# Forum Home Renovation The Garden Shed  Lysaght shed 4m wide 6m deep

## rocketmanphil

Hi all 
most probably been done before (sorry) 
i want to rebuild an old lysaght shed and will need council appoval for (barossa SA) this shed is the old square tube frame with the wooden pearlings and has the old (heavier) double v crimp iron on the sides with corrugated sheeting on the roof. 
does anybody know where i maybe able to locate any drawing for this shed ? or can one be supplied that is from another shed builder (older type)  I do know that this shed is one of hundreds that the old (south aussie) Housing Trust were putting up on all of their Maisonette properties (2 house's joined together) especially around Kilburn area 
any help would be appreciated or advice  
cheers RMP  :Biggrin:

----------


## pinger

Hi Phil 
I guess you could try the housing trust but you'd be lucky to have any help from them.

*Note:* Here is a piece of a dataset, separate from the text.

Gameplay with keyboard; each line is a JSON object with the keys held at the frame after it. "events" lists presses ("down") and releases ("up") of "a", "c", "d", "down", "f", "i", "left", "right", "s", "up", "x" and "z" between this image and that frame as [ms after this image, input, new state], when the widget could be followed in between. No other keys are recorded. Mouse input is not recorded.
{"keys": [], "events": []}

As the houses sound like they were government build it may be unlikely that any private individuals have plans, or copies of plans.  
It is probably going to need to be drawn up again probably, which in and of itself is not a big thing (draftee or you could have a go yourself).  
The bigger thing will be to get someone to determine the structural members etc and detail it and sign off on the drawings(engineer).

----------


## Shedblog.com.au

> old (south aussie) Housing Trust

  The Advertiser newspaper used to have a that column in it where people who were looking for things or answers used to write into to...does it exist still? that could be a source for you. 
Perhaps using the power of social media and getting folks to ask around on Facebook?? 
Some Govt departments have archival sections, I'd start by calling direct (if you haven't done so already) 
cheers, Dave

----------